Your objective -
Check each line of the entries below for the word "their", and copy out the ones that have it.

Source records -
....
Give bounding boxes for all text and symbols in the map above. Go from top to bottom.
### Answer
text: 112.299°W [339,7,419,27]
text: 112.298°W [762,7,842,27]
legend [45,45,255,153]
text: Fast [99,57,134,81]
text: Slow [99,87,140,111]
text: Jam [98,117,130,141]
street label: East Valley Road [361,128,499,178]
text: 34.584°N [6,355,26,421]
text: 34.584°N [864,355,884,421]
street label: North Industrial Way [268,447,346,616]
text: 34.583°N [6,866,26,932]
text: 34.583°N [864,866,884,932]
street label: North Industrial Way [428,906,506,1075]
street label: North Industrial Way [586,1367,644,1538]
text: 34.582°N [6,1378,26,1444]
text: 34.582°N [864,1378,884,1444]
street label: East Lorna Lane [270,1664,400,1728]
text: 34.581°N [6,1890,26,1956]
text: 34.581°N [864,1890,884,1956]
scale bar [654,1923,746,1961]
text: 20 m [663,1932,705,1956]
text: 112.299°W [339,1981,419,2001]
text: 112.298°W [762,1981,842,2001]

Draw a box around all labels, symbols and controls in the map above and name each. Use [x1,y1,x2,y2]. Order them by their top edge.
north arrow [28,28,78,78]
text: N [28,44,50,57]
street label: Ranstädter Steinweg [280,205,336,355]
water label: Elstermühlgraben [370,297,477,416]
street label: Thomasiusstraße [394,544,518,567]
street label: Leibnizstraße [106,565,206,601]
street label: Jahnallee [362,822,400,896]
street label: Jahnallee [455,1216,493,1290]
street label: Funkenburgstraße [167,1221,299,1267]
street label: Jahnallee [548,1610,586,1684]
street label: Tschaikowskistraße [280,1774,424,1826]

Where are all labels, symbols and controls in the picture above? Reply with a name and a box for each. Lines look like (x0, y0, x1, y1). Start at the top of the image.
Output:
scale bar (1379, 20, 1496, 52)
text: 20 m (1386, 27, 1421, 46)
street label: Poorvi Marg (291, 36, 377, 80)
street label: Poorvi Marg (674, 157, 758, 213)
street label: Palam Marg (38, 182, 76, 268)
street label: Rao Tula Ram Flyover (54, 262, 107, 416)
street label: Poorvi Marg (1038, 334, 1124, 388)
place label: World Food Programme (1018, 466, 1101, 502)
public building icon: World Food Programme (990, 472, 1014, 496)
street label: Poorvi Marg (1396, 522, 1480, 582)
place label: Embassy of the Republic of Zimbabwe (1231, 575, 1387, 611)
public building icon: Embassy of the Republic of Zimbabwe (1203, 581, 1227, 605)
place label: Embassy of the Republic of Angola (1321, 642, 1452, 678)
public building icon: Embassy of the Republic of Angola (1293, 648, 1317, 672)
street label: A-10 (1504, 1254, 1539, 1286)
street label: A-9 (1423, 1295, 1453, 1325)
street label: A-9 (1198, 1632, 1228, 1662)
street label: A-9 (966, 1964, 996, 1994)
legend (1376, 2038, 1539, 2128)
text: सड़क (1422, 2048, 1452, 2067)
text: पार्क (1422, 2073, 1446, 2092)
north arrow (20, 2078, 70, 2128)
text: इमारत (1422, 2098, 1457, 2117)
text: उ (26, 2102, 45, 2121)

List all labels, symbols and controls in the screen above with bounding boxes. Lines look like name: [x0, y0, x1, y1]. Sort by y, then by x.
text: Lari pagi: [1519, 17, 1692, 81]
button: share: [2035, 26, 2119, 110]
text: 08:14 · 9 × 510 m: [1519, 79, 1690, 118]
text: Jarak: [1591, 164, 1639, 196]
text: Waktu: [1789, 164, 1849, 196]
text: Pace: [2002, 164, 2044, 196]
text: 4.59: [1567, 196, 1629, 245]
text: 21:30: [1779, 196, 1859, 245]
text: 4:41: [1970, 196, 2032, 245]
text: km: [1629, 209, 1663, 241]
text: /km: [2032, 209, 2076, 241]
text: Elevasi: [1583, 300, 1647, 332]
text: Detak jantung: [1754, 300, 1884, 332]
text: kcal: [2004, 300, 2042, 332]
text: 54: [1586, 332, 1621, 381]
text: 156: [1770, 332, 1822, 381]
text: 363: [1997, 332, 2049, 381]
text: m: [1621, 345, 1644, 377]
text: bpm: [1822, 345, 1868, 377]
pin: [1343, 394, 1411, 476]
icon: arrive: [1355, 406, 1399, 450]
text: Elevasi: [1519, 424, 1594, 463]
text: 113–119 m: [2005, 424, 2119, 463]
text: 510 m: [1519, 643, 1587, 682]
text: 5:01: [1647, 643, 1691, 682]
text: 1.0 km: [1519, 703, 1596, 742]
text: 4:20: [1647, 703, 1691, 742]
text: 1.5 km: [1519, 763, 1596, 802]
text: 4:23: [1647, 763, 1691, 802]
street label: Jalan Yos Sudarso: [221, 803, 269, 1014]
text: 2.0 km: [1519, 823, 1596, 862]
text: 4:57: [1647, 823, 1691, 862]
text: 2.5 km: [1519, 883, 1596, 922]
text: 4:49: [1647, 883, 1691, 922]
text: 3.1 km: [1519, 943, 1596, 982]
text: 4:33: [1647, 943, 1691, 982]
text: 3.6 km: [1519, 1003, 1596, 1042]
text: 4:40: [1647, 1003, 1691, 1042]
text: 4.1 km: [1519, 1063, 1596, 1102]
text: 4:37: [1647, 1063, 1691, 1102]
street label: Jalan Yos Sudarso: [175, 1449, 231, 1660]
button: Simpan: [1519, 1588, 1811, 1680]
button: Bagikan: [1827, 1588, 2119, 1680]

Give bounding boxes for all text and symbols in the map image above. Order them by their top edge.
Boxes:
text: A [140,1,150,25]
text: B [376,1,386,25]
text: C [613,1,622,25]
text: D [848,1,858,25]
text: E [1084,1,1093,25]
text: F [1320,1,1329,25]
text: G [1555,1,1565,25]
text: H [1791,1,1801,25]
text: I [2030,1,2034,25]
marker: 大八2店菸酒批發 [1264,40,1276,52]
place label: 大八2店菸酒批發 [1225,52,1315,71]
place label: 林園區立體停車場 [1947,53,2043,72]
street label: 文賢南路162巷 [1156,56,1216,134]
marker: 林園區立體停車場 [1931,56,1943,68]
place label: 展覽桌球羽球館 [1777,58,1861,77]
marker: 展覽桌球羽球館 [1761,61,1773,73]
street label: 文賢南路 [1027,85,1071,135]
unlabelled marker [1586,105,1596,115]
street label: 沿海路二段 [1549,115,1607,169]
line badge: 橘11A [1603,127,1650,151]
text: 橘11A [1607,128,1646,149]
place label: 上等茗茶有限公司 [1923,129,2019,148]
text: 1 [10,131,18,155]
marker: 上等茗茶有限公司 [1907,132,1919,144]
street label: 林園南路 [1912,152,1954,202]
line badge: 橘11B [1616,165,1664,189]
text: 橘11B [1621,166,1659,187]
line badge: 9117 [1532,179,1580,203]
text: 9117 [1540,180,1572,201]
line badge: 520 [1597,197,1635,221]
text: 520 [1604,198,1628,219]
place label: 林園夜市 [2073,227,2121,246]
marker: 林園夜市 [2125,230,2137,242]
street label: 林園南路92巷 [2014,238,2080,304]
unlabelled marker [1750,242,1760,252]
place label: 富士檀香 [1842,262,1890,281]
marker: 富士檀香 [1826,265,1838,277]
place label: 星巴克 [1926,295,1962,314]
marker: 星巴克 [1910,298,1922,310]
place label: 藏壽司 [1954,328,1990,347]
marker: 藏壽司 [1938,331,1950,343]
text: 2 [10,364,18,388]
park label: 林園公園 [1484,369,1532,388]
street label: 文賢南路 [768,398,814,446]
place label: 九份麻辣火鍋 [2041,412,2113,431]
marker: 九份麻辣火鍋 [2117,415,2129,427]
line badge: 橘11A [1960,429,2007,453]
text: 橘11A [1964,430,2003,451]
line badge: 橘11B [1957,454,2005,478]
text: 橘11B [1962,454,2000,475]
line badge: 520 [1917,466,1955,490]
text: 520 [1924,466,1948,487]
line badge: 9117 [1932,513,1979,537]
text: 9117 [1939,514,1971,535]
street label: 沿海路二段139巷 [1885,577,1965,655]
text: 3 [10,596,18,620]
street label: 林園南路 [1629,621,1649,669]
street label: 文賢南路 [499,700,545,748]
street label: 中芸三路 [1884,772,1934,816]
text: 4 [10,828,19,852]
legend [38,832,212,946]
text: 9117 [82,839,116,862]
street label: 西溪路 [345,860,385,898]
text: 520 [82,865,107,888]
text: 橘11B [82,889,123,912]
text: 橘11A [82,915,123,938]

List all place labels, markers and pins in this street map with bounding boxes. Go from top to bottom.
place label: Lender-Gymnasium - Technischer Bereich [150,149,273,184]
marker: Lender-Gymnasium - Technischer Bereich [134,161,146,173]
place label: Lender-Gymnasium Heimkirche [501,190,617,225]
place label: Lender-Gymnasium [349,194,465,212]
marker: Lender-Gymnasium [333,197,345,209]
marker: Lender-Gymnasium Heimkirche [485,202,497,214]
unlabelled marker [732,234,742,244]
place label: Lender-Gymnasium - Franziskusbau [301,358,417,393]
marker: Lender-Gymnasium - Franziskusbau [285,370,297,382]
....
Solution to this task -
Draw a box around all labels, symbols and controls in the map above and name each. Use [x1,y1,x2,y2]. Order them by their top edge.
Give bounding boxes for all text and symbols in the map image above. Order them by their top edge.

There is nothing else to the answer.